Opéra - Une saison de transition sous le signe de l'excellence musicale pour le 36e festival de GlimmerglassFestival de Glimmerglass
Des décors décevants, des mises en scène peu inventives. Pour des raisons économiques, les quatre œuvres de cette 36e saison du festival de Glimmerglass ont été présentées dans un dispositif scénique unique, ce qui a créé des contraintes difficiles à négocier pour les metteurs en scène.
La raideur du décor de Tosca est peu inspirante. Pourquoi le public rit-il lorsque Tosca décrit à son amant l'avenir radieux qui les attend? Alors que Tolomeo est un opéra pastoral, tout se déroule dans l'espace fermé du spectacle précédent dont on retrouve les chaises que trois figurants déplacent continuellement sans raison. Quand les personnages évoquent l'analogie entre leurs sentiments, les vagues de la mer et les brises du vent, on y croit d'autant moins que, entre les murs, l'eau est représentée par un bocal à poisson, un arbre est sorti d'un placard et le vent est provoqué par des ventilateurs. Pour le décor de ferme du Tender Land, les mêmes éléments scéniques sont recouverts d'un crépi qu'on regrette de retrouver dans Les Noces de Figaro: toute poésie disparaît et, de peine et de misère, Leon Major réussit, dans le IVe acte, à créer les quiproquos de situation autour d'une charrette, mais le tout est sauvé par une direction d'acteurs subtile et pleine de trouvailles.Alors que le festival de Glimmerglass se distinguait au fil des années par l'originalité des mises en scène, la saison 2010 aura laissé le spectateur sur sa faim, sauf dans le Mozart. Sans doute les choses changeront-elles quand Francesca Zambello, qui a oeuvré sur les plus grandes scènes du monde, prendra les rênes du festival l'an prochain.

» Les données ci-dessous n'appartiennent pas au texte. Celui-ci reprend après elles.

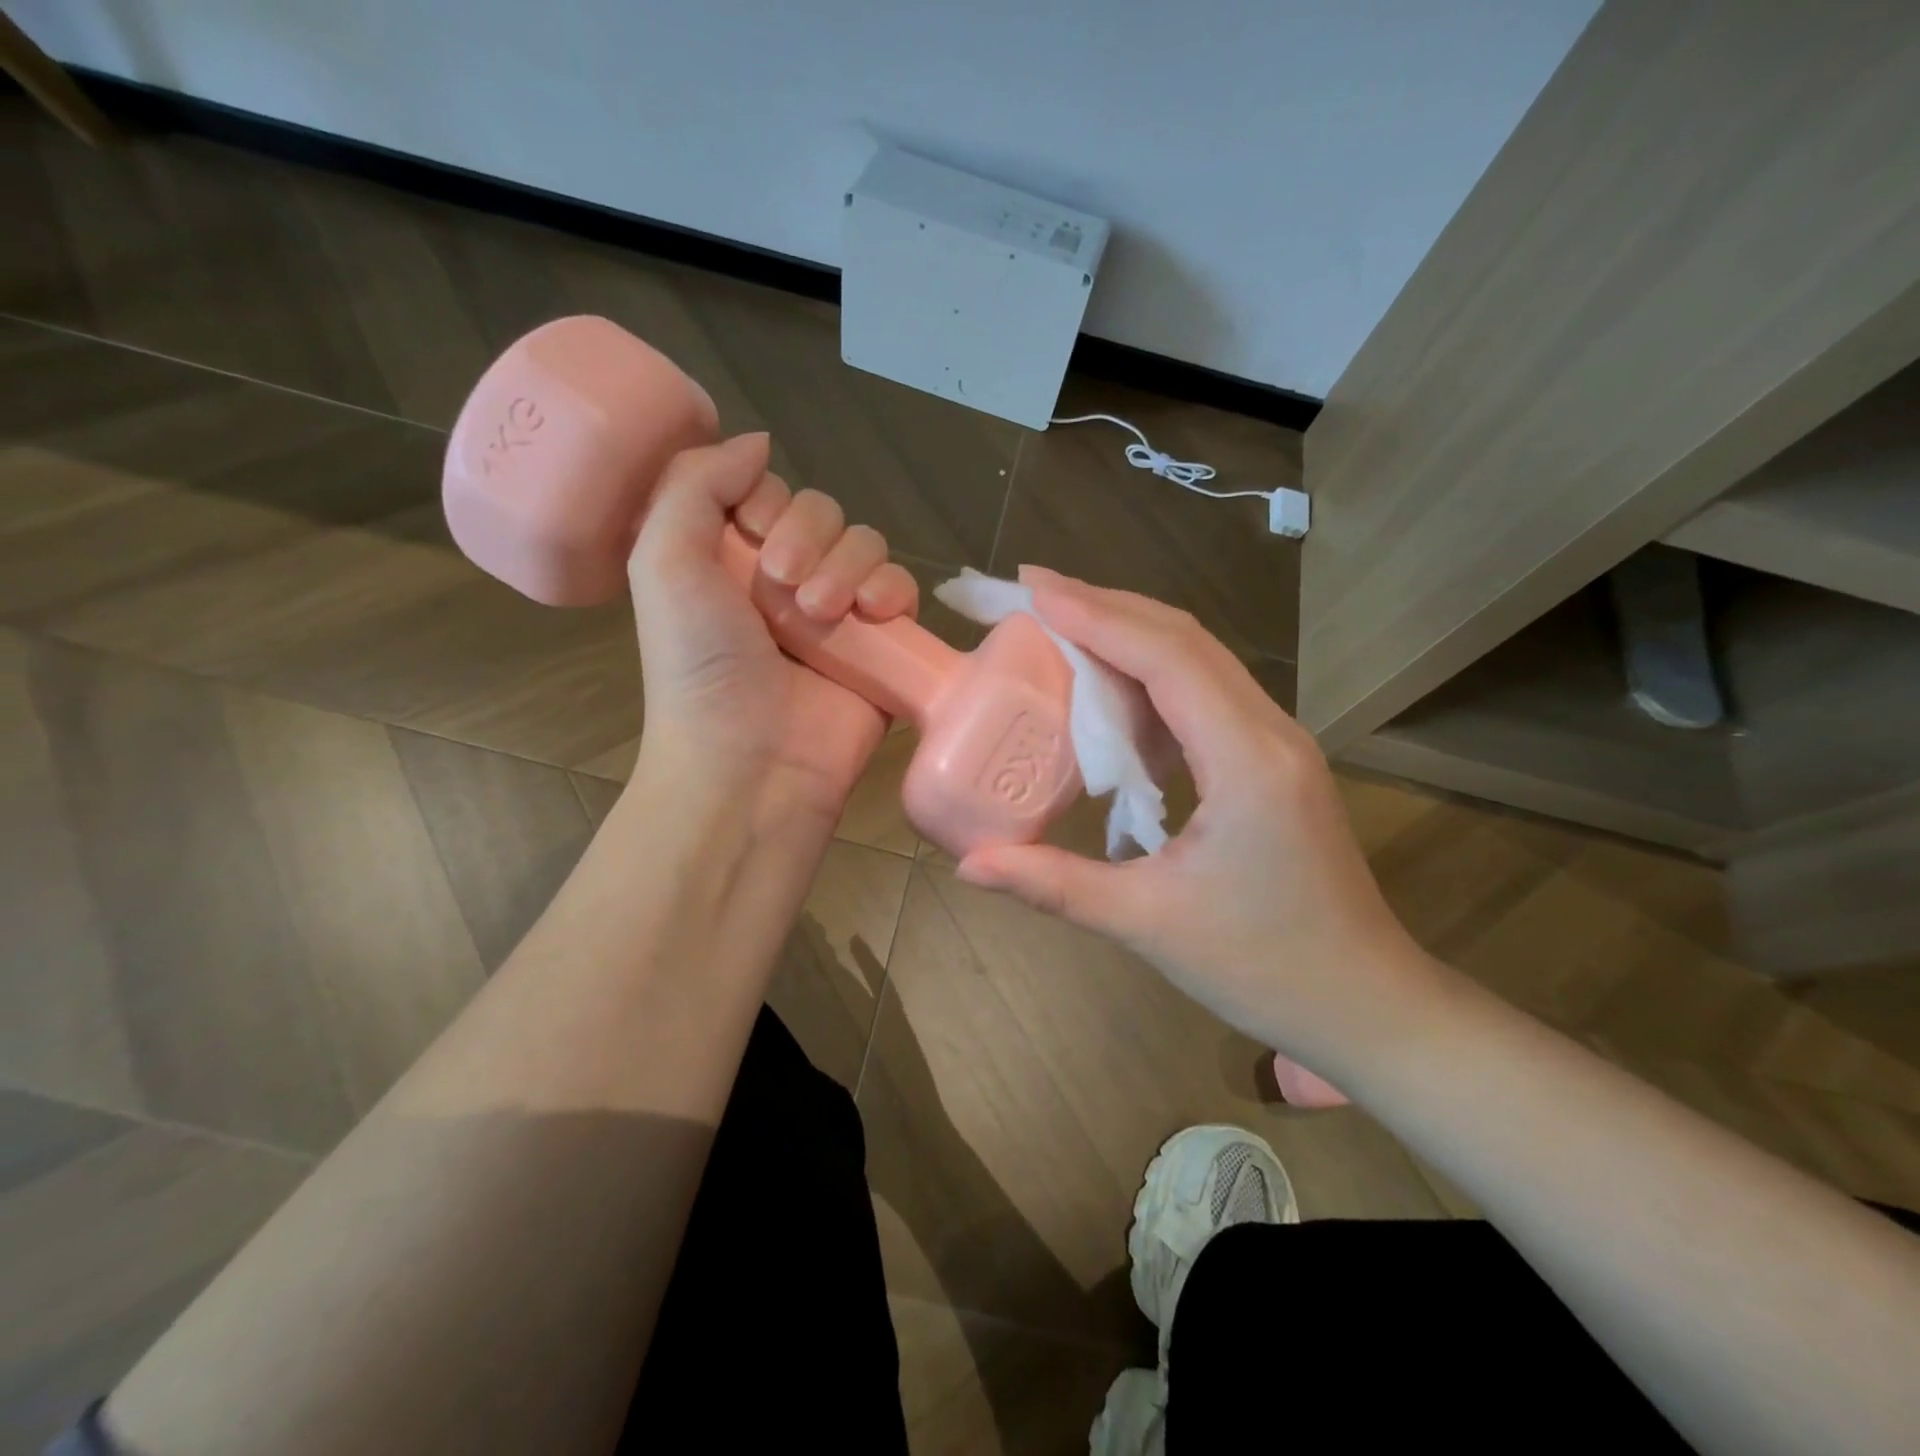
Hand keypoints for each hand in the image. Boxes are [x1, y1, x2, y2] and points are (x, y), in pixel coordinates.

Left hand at [626, 432, 918, 827]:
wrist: (752, 762)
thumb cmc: (700, 666)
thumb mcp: (663, 562)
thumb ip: (696, 484)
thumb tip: (757, 442)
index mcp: (733, 561)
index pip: (773, 494)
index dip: (770, 502)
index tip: (756, 534)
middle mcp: (788, 582)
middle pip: (825, 513)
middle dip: (810, 538)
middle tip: (785, 585)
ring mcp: (839, 615)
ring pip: (867, 545)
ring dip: (848, 566)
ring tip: (823, 614)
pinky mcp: (881, 645)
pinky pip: (902, 588)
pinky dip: (893, 590)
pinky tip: (874, 615)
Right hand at [954, 567, 1447, 1078]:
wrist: (1363, 1002)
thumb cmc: (1261, 967)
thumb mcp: (1147, 924)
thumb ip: (1054, 886)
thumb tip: (968, 866)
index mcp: (1245, 761)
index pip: (1166, 658)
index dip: (1096, 615)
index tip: (1033, 587)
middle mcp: (1269, 731)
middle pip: (1185, 640)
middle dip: (1107, 607)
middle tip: (1035, 593)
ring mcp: (1277, 742)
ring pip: (1199, 660)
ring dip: (1131, 635)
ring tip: (1062, 629)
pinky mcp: (1271, 760)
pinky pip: (1206, 695)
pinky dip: (1152, 676)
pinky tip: (1111, 692)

De remarquables distributions vocales
The Tender Land d'Aaron Copland brosse le portrait d'une Amérique profonde, conservatrice et hostile à l'étranger, et décrit le courage d'une jeune diplômée qui, malgré une grave déception amoureuse, réussit à s'arracher à son milieu. En dépit d'une musique dont l'intérêt douteux n'est pas sauvé par la direction monotone de Stewart Robertson, la tête plongée dans sa partition, le public a beaucoup apprécié ce tableau social, et sans doute aussi le travail des remarquables étudiants du Young American Artists Program qui assument la totalité de la distribution. On reverra sûrement Lindsay Russell à qui était confié le rôle-clef de Laurie Moss.

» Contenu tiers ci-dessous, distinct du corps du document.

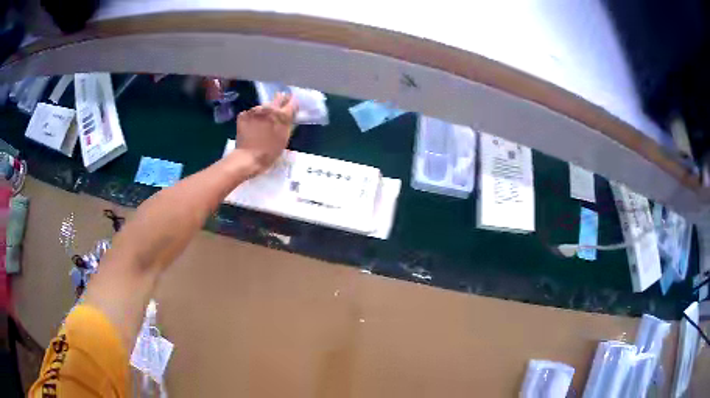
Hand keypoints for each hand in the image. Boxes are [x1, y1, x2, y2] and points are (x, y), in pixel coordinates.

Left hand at [236, 92, 297, 174]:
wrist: (249, 157)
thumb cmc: (270, 152)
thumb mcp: (285, 137)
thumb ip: (288, 123)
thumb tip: (289, 114)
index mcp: (282, 115)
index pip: (291, 102)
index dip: (292, 103)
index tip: (291, 105)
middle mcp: (269, 108)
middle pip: (278, 98)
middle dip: (280, 100)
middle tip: (279, 105)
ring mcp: (255, 110)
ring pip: (263, 107)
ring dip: (264, 111)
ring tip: (262, 122)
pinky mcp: (244, 114)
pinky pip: (251, 113)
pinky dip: (252, 118)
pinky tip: (251, 126)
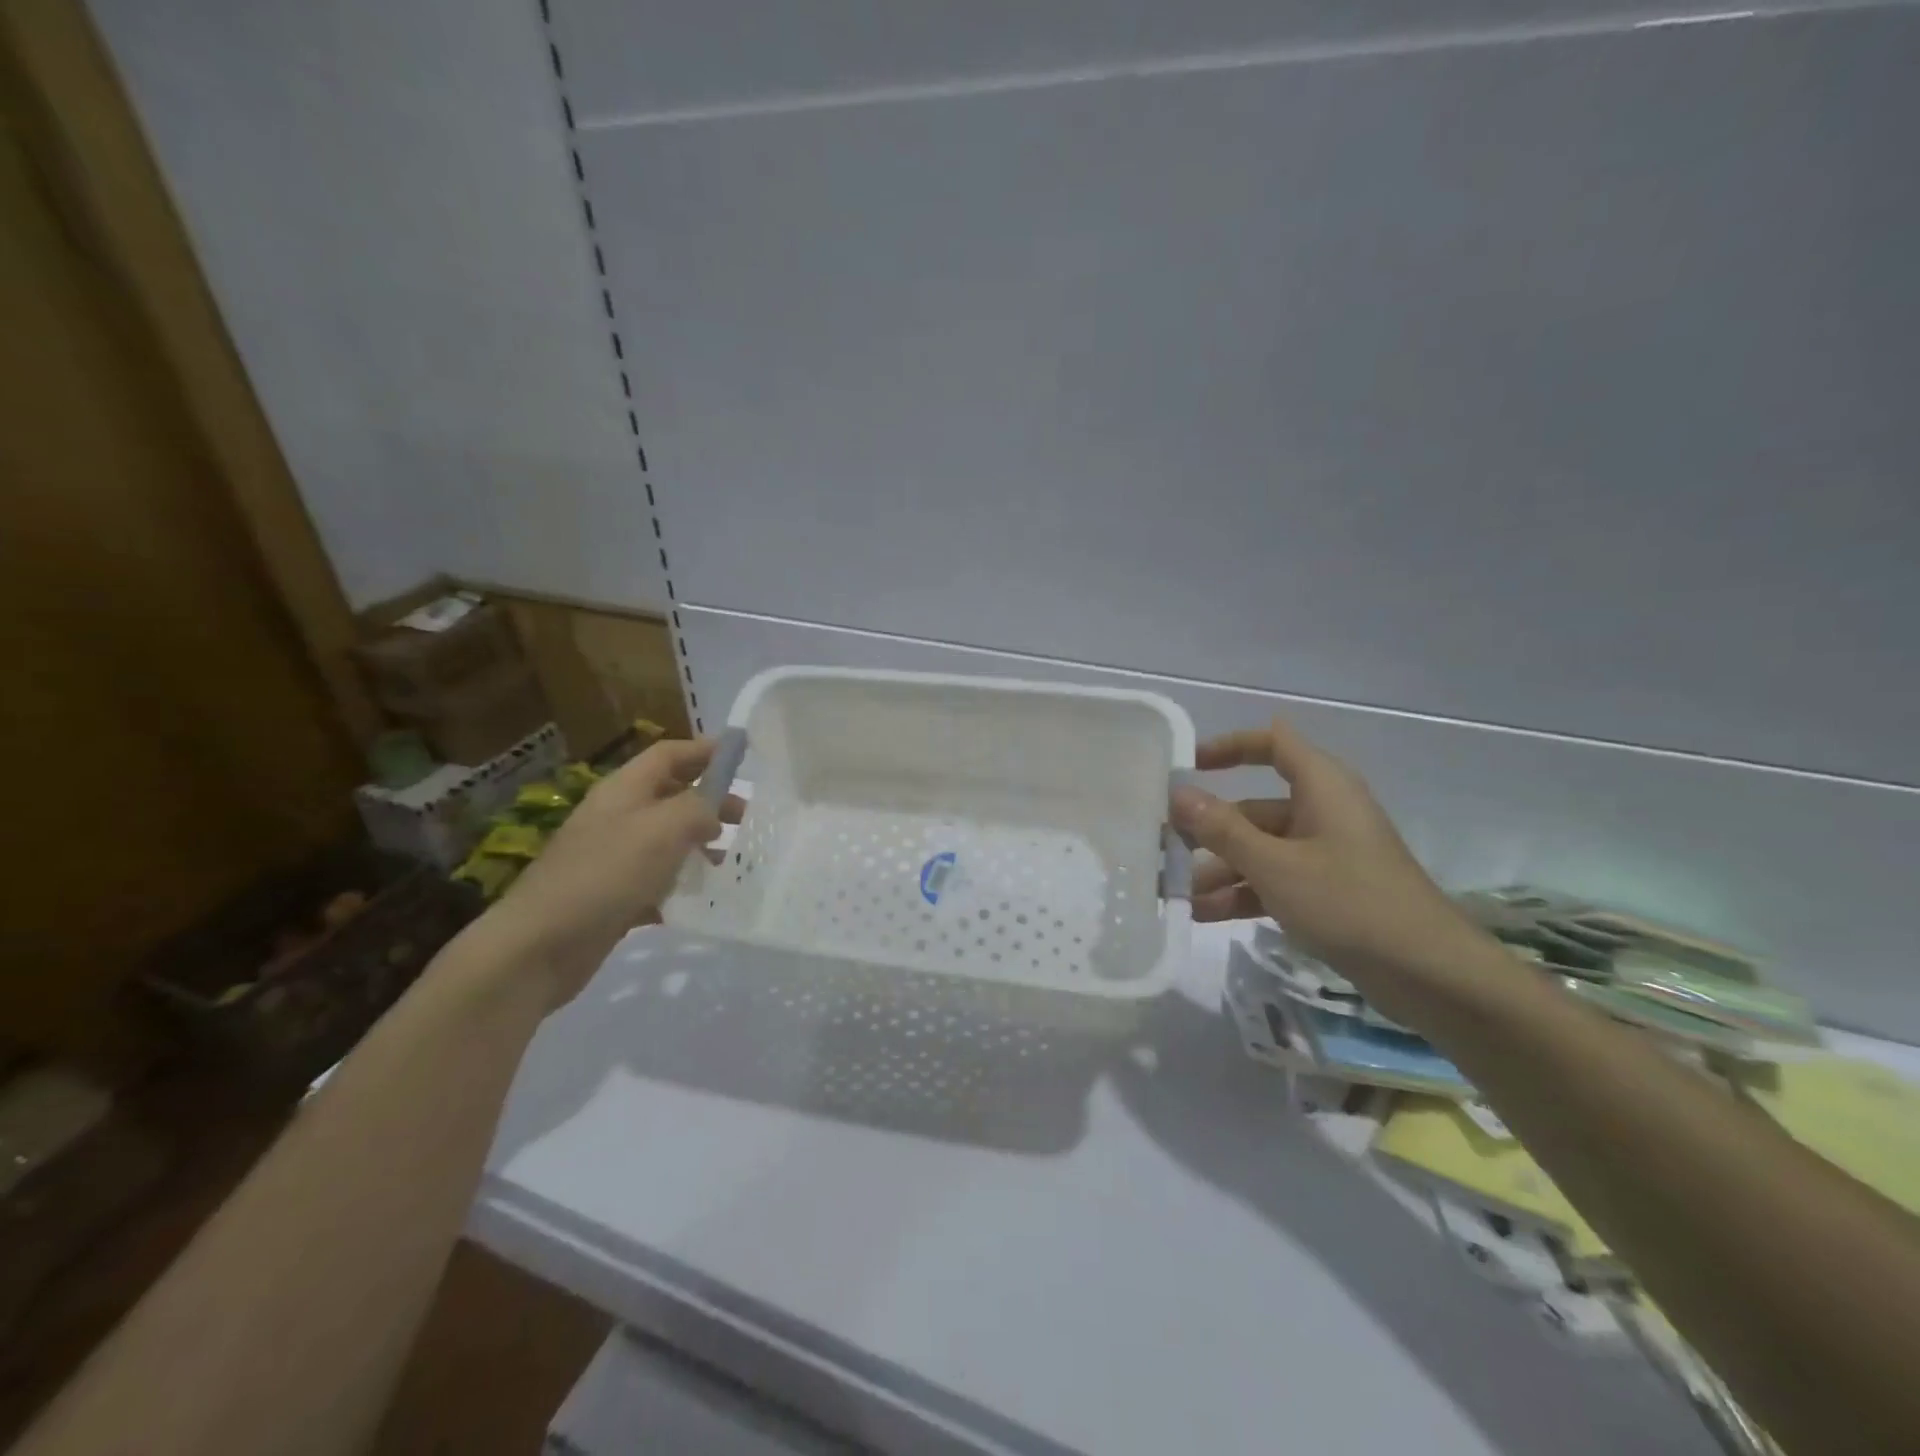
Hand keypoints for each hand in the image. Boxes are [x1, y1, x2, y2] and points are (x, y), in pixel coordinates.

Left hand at [485, 738, 742, 1005]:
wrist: (538, 946)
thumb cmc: (605, 874)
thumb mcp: (663, 829)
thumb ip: (699, 809)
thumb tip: (713, 812)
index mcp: (625, 790)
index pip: (669, 755)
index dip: (705, 751)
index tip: (742, 758)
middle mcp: (618, 817)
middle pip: (671, 795)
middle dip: (710, 801)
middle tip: (746, 819)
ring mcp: (612, 858)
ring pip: (666, 840)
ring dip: (699, 845)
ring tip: (729, 862)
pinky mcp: (612, 896)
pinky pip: (656, 881)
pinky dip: (680, 886)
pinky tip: (701, 900)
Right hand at [1170, 718, 1485, 989]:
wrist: (1431, 975)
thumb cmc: (1350, 903)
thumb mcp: (1275, 865)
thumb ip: (1222, 829)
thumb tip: (1178, 793)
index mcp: (1322, 787)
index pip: (1273, 743)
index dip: (1230, 746)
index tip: (1188, 765)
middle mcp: (1323, 813)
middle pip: (1255, 808)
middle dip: (1209, 830)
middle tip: (1165, 849)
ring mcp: (1326, 855)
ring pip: (1260, 850)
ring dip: (1220, 870)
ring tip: (1177, 894)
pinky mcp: (1329, 892)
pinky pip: (1275, 881)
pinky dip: (1243, 894)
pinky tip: (1203, 916)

La qualité du plateau vocal des trois autres productions est de niveau international. Mes coups de coeur? Un puissant Scarpia (Lester Lynch); un bouleversant haute-contre, Anthony Roth Costanzo, pour le rôle-titre de Tolomeo, révélé l'an dernier. Le public y a chaleureusement apprécié les qualités dramatiques et vocales de la Québécoise Julie Boulianne, qui n'incarnait pourtant pas le rôle principal (Elisa). Saluons sa remarquable prononciation de l'italien. La distribution des Noces fait merveille, même si la Comtesse a parfois déçu dans les aigus (Caitlin Lynch): le Chérubin d'Aurhelia Varak surprend par son intensité; Mark Schnaible (Almaviva) incarne à merveille un ordre social contesté par tous;
Patrick Carfizzi (Figaro) et Lyubov Petrova (Susanna) forment un couple de rêve dont on épouse à chaque instant les sentiments et les craintes.
Un orchestre dans de bonnes mains
Christian Curnyn, spécialiste du baroque, sait souligner les articulations rhétoriques du Haendel avec des coups d'archet courts et des attaques incisives, servant magnifiquement une partition qui mériterait d'être jouée plus souvent. Depuis l'an dernier, la direction musicale du festival est confiée avec bonheur à David Angus. Sous sa baguette, les cordes du festival jouent enfin juste, et si l'orchestre couvre parfois les voix dans Tosca, ses tempi implacables font des Noces la «folle journée» qu'avait imaginée Beaumarchais. Réussite vocale, mise en scène enlevée, orchestre impeccable: pas étonnant que, des quatre opéras, cette production soit celle que le public de Glimmerglass a gratifiée d'une ovation. Voilà qui vaut le voyage. Le festival se termine le 24 août.